Marcin Wojciech Balcerzyk

  • PROJECT LEADER

    Marcin Wojciech Balcerzyk

  • HOST ORGANIZATION,
    COUNTRY

    Centro Nacional de Aceleradores, Spain

  • DESCRIPTION

    Subarachnoid Haemorrhage (SAH) consists of a spill of blood in the space between the meningeal structures that surround the brain. Its incidence is estimated at between 4-28/100,000 inhabitants, often followed by vasospasm and/or delayed cerebral ischemia (Vs/DCI) 3-14 days after the primary event. Mortality is 28-55 % and morbidity 90 %. Precision in the classification of the SAH is very dependent on the quality of Computed Tomography (CT) and the ability of the medical professional who interprets it.

    A patent-pending method has been developed for calculating the probabilities of Vs/DCI and death of the patient based on CT head scan in the emergency room. With basic clinical data of Hunt-Hess and World Federation of Neurosurgical Societies (WFNS) neurological evaluation of the patient allows obtaining the probabilities within 1-5 minutes from uploading the CT image and clinical data to a web app.

    As far as the researchers know, no such automatic service is currently available on the market. There are two software systems which help evaluation of another brain pathology, stroke: iSchemaView RAPID, Brainomix e-ASPECT and Viz LVO of Viz.ai. The patent-pending method can be developed as independent Software-as-a-Service (SaaS) or be incorporated into CT acquisition computers.

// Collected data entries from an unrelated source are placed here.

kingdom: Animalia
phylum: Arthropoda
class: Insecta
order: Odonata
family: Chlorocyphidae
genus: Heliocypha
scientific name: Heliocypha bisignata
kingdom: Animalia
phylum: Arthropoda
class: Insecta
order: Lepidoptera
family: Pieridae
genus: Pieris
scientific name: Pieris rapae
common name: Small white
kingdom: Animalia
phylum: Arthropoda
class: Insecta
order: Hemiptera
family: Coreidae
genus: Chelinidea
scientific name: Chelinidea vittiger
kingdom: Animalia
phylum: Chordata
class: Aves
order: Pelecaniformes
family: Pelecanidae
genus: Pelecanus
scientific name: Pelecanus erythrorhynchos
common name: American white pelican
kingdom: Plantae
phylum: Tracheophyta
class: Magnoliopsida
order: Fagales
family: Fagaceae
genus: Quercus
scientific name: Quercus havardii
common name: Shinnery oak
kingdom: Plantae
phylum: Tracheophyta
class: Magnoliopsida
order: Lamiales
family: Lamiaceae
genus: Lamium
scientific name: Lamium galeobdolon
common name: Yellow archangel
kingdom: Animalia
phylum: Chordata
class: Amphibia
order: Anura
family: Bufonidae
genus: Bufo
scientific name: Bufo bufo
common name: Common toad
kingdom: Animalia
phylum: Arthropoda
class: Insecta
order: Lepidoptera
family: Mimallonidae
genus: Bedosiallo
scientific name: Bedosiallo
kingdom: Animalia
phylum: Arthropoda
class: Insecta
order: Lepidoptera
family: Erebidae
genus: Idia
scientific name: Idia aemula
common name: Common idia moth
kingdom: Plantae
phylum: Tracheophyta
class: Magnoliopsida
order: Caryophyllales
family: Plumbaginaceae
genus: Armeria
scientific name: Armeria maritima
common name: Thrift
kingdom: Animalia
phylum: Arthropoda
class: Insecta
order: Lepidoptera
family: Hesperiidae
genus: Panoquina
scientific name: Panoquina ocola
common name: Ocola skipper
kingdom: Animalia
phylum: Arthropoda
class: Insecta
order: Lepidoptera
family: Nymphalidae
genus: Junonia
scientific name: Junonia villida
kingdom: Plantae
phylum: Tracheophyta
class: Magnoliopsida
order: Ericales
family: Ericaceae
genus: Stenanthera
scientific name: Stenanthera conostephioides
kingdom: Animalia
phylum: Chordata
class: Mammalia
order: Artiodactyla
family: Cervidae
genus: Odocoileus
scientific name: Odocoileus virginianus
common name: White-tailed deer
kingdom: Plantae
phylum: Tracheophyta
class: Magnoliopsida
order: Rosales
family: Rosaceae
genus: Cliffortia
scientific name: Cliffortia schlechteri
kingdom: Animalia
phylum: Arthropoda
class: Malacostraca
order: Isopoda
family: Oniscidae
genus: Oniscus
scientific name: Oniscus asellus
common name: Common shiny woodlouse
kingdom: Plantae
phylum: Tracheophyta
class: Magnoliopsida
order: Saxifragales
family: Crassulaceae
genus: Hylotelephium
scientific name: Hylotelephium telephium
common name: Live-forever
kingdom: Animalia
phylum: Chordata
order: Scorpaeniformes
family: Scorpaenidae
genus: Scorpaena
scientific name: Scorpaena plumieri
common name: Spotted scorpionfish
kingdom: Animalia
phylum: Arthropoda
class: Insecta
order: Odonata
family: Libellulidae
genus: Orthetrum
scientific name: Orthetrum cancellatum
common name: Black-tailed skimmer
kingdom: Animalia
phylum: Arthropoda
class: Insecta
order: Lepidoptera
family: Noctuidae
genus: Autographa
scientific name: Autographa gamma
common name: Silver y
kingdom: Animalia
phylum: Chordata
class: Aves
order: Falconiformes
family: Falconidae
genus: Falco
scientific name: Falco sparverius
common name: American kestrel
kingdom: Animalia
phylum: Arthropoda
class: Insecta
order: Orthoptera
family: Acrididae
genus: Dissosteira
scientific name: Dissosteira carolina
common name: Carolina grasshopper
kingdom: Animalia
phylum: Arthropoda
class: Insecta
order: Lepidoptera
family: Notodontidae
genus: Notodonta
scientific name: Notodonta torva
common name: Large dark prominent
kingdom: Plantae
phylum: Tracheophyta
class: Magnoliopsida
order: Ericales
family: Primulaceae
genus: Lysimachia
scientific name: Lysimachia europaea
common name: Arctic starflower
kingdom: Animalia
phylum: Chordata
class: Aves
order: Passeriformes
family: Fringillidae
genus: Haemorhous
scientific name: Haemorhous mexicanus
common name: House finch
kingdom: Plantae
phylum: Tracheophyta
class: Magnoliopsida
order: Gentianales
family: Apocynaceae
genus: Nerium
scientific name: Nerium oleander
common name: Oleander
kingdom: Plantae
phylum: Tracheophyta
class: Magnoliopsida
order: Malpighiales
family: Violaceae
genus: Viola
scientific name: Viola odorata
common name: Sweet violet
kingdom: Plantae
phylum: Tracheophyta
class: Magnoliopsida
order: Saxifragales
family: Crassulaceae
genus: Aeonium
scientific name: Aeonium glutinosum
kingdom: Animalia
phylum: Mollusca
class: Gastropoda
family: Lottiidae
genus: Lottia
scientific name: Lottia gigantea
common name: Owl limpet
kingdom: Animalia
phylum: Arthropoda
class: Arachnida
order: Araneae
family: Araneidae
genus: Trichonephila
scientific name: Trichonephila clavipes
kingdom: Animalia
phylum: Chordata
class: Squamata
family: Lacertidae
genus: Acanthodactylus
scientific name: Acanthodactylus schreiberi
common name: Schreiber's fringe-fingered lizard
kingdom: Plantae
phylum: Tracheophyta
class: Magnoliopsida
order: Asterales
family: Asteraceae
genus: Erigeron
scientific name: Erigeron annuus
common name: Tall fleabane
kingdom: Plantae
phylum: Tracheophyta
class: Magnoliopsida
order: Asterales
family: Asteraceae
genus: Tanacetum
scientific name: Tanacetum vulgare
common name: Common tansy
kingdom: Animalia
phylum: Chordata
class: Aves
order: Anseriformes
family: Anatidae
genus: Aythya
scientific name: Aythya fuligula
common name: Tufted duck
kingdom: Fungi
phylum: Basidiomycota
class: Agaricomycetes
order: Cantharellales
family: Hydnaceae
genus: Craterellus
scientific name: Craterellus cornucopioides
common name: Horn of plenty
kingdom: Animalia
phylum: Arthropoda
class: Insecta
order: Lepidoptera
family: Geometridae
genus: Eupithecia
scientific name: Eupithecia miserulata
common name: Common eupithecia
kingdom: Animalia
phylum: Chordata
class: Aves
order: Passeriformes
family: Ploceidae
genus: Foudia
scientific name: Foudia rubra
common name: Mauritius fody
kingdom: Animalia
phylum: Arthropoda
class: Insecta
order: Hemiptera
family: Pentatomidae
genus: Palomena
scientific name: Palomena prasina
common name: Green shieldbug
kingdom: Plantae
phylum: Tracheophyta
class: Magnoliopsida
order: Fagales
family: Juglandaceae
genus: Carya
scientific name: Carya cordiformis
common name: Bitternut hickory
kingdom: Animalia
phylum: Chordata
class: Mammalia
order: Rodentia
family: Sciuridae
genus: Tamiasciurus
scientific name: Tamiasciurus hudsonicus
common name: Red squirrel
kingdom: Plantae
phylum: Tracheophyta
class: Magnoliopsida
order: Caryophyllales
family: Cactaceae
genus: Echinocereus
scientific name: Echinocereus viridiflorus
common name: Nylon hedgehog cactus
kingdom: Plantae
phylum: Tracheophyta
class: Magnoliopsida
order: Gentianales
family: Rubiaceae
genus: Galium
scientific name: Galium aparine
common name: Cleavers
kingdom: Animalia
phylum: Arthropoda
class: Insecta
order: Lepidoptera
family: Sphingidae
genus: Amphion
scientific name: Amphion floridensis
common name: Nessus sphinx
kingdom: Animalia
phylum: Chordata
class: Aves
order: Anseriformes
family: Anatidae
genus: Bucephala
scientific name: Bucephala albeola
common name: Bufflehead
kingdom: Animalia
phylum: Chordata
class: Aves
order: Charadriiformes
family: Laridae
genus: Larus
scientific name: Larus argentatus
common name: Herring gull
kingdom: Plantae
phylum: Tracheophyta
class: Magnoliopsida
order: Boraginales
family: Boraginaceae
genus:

    The project aims to bring this SaaS to market by executing all necessary actions for it to be a medical device including but not limited to freedom-to-operate, CE 0123 & Food and Drug Administration (FDA) certification and initiation of incorporation as a company. The project also intends to extend it to Intracerebral Haemorrhage (IH) and calculation of mRS and Glasgow Outcome Scale (GOS) outcome with Artificial Intelligence methods using about 200 SAH and 800 IH 3D CT images to train with.